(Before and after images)

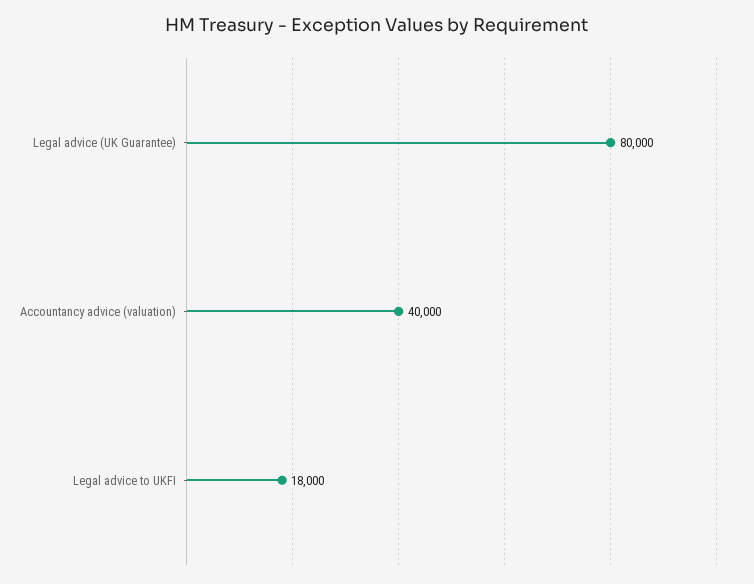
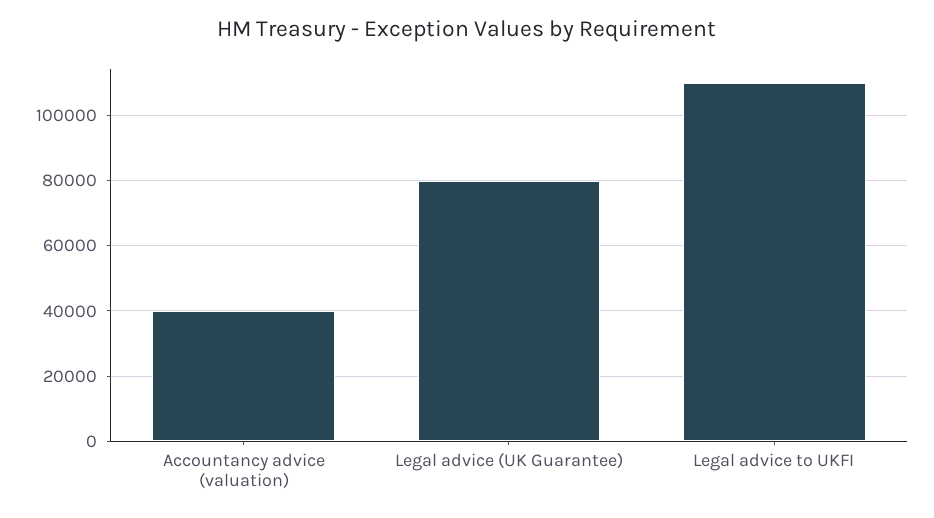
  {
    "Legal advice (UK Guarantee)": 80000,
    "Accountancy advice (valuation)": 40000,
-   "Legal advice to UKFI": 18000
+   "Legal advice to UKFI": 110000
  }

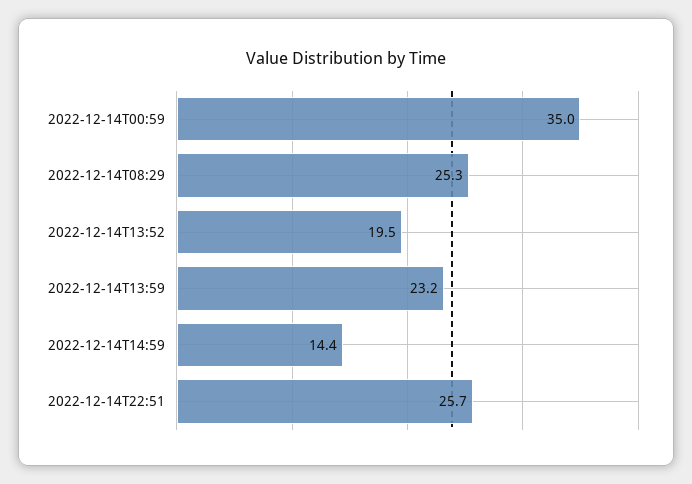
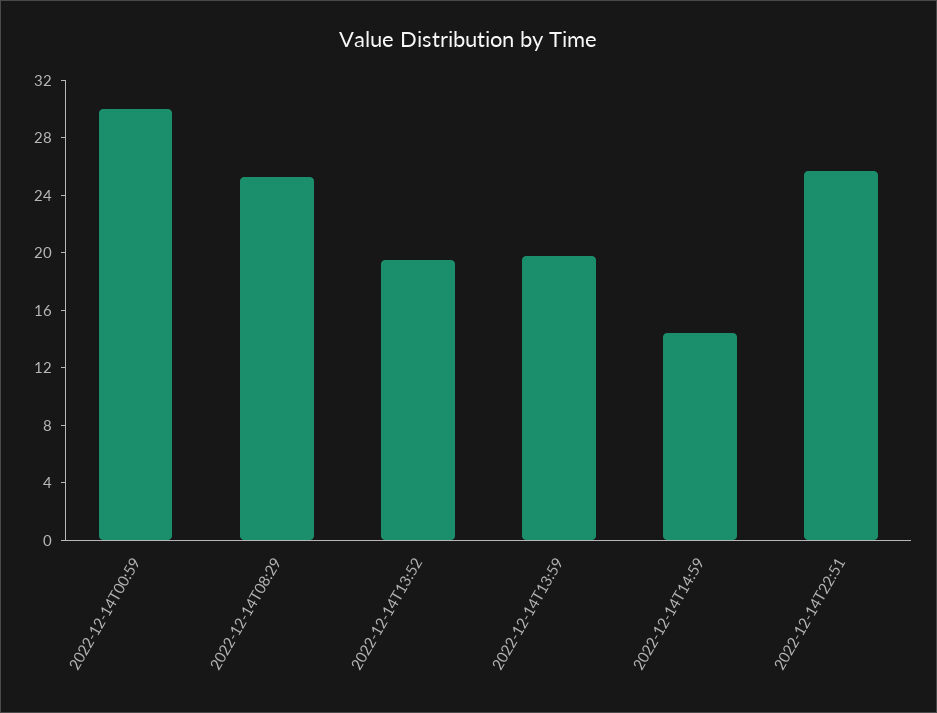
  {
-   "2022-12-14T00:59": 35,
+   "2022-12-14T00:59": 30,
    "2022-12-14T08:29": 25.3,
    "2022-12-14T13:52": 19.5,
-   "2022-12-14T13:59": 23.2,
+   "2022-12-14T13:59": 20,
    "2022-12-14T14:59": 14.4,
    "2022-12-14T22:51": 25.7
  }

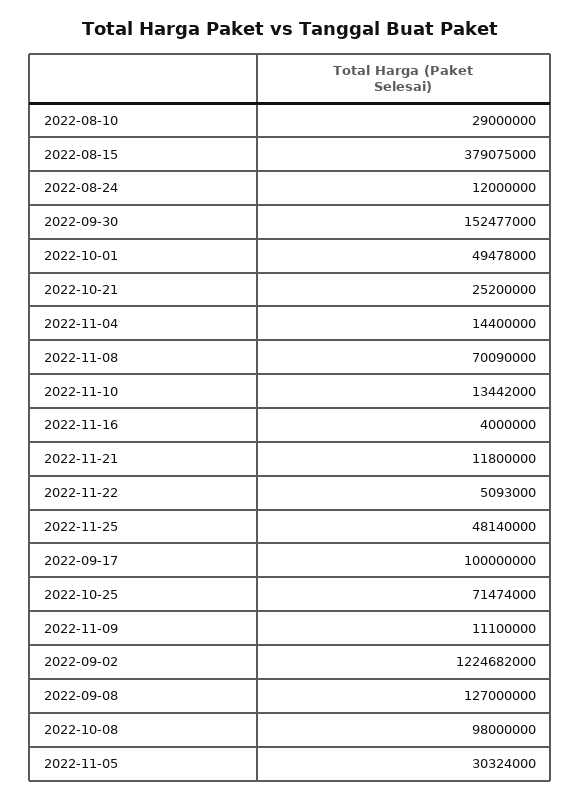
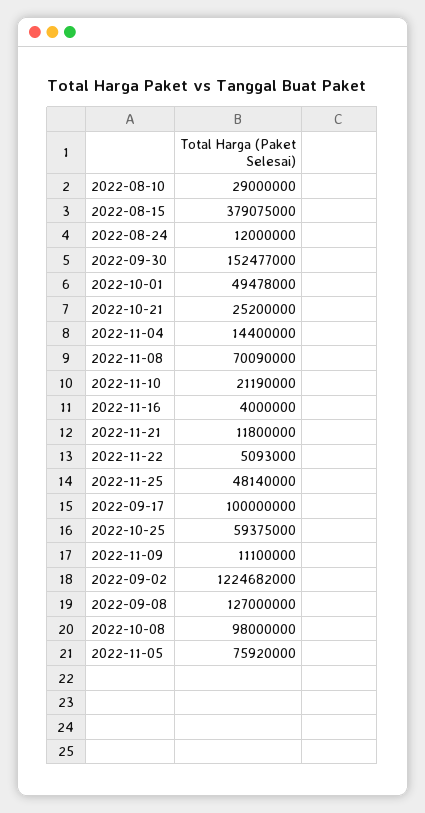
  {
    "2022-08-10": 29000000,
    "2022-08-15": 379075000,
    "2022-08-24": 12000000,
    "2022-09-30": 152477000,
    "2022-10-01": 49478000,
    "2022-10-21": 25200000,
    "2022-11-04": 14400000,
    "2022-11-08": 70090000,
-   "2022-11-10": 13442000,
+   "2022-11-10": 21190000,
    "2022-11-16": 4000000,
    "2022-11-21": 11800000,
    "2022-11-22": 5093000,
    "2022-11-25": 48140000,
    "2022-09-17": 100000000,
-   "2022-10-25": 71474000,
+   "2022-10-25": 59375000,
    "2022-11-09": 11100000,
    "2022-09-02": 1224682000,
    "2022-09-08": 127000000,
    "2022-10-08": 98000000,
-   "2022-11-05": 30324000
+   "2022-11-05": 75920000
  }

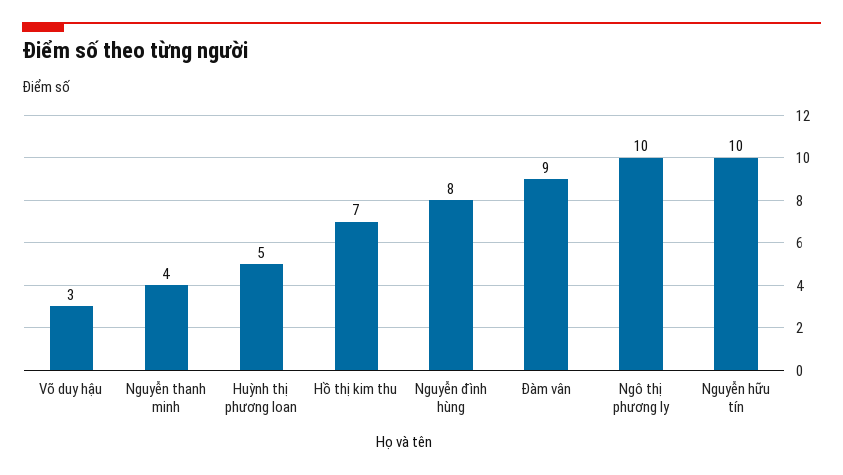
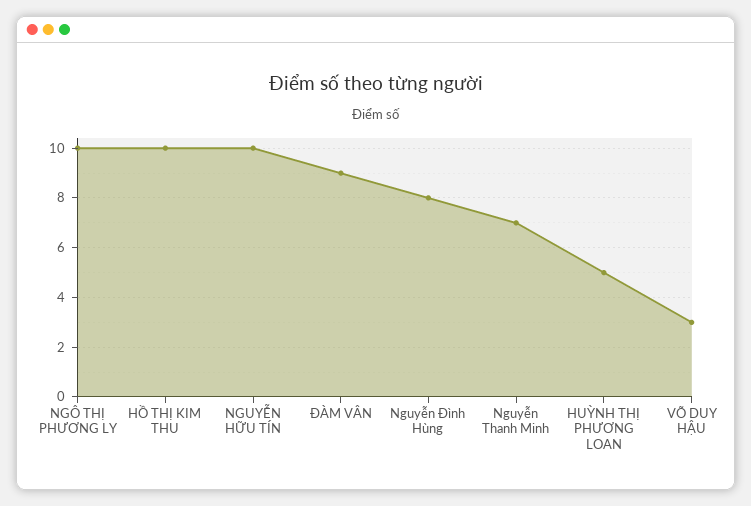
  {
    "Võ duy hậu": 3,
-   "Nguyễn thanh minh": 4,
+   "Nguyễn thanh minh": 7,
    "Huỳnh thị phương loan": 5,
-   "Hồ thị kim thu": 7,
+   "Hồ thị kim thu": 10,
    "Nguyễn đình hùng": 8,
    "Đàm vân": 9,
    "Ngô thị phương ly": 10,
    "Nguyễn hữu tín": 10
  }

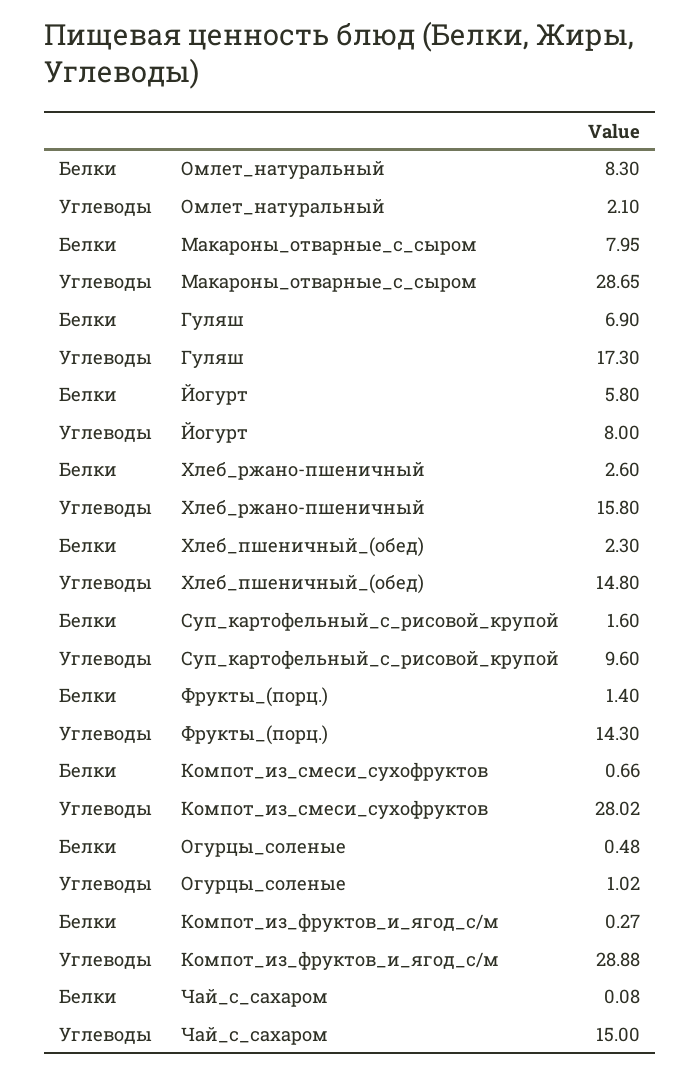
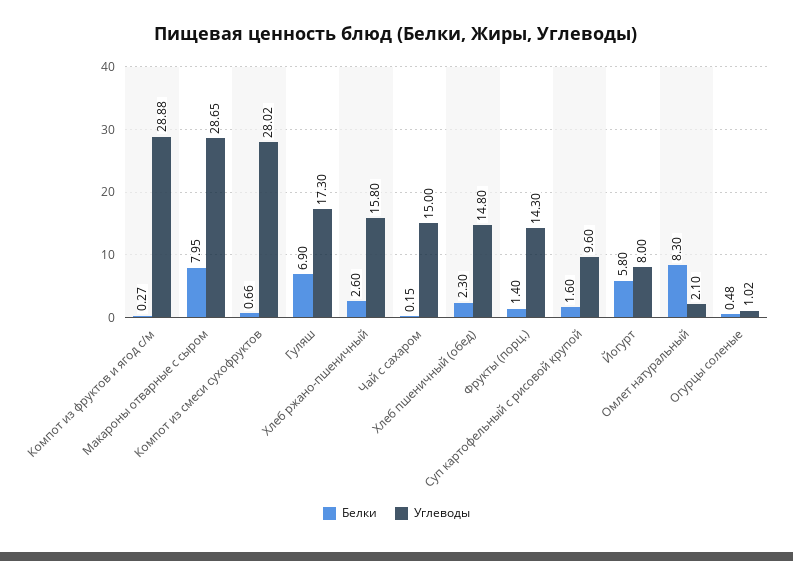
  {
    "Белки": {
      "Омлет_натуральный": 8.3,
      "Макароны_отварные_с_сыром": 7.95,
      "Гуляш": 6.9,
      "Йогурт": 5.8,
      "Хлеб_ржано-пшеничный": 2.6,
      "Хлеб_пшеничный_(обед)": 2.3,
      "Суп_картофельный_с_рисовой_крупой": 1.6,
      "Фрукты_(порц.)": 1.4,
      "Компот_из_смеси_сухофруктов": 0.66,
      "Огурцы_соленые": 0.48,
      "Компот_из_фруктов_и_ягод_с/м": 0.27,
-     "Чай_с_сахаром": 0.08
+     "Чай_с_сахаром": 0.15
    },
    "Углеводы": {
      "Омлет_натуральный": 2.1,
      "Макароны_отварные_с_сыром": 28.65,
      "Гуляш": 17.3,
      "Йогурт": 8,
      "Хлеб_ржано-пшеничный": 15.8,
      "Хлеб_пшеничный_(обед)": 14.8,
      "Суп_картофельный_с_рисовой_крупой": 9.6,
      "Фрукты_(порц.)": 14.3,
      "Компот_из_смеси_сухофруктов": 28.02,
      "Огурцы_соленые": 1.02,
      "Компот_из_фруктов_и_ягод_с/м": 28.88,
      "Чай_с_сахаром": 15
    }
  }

#### [TASK DETAILS]
The reply should contain all of the data above, word for word, with no pictures.

#### [SOLVED PROBLEM]
  {
    "Legal advice (UK Guarantee)": 80000,
    "Accountancy advice (valuation)": 40000,
-   "Legal advice to UKFI": 18000
+   "Legal advice to UKFI": 110000
  }

  {
-   "2022-12-14T00:59": 35,
+   "2022-12-14T00:59": 30,
    "2022-12-14T08:29": 25.3,
    "2022-12-14T13:52": 19.5,
-   "2022-12-14T13:59": 23.2,
+   "2022-12-14T13:59": 20,
    "2022-12-14T14:59": 14.4,
    "2022-12-14T22:51": 25.7
  }

  {
    "2022-08-10": 29000000,
    "2022-08-15": 379075000,
    "2022-08-24": 12000000,
    "2022-09-30": 152477000,
    "2022-10-01": 49478000,
    "2022-10-21": 25200000,
    "2022-11-04": 14400000,
    "2022-11-08": 70090000,
-   "2022-11-10": 13442000,
+   "2022-11-10": 21190000,
    "2022-11-16": 4000000,
    "2022-11-21": 11800000,
    "2022-11-22": 5093000,
    "2022-11-25": 48140000,
    "2022-09-17": 100000000,
-   "2022-10-25": 71474000,
+   "2022-10-25": 59375000,
    "2022-11-09": 11100000,
    "2022-09-02": 1224682000,
    "2022-09-08": 127000000,
    "2022-10-08": 98000000,
-   "2022-11-05": 30324000
+   "2022-11-05": 75920000
  }

  {
    "Võ duy hậu": 3,
-   "Nguyễn thanh minh": 4,
+   "Nguyễn thanh minh": 7,
    "Huỳnh thị phương loan": 5,
-   "Hồ thị kim thu": 7,
+   "Hồ thị kim thu": 10,
    "Nguyễn đình hùng": 8,
    "Đàm vân": 9,
    "Ngô thị phương ly": 10,
    "Nguyễn hữu tín": 10
  }

  {
    "Белки": {
      "Омлет_натуральный": 8.3,
      "Макароны_отварные_с_сыром": 7.95,
      "Гуляш": 6.9,
      "Йогурт": 5.8,
      "Хлеб_ржано-пшеничный": 2.6,
      "Хлеб_пшеничный_(обед)": 2.3,
      "Суп_картофельный_с_рисовой_крупой": 1.6,
      "Фрукты_(порц.)": 1.4,
      "Компот_из_смеси_сухофруктов": 0.66,
      "Огурцы_соленые": 0.48,
      "Компот_из_фруктов_и_ягод_с/м": 0.27,
-     "Чай_с_сахаром": 0.08
+     "Чай_с_сахаром": 0.15
    },
    "Углеводы": {
      "Омлет_натуральный": 2.1,
      "Макароны_отварные_с_сыром": 28.65,
      "Гуляш": 17.3,
      "Йогурт": 8,
      "Хлеб_ржано-пшеничный": 15.8,
      "Хлеб_пшеничный_(обед)": 14.8,
      "Суп_картофельный_с_рисовой_крупой": 9.6,
      "Фрукты_(порц.)": 14.3,
      "Компот_из_смеси_сухофруктов": 28.02,
      "Огурцы_соленые": 1.02,
      "Компот_из_фруктов_и_ягод_с/м": 28.88,
      "Чай_с_сахаром": 15
    }
  }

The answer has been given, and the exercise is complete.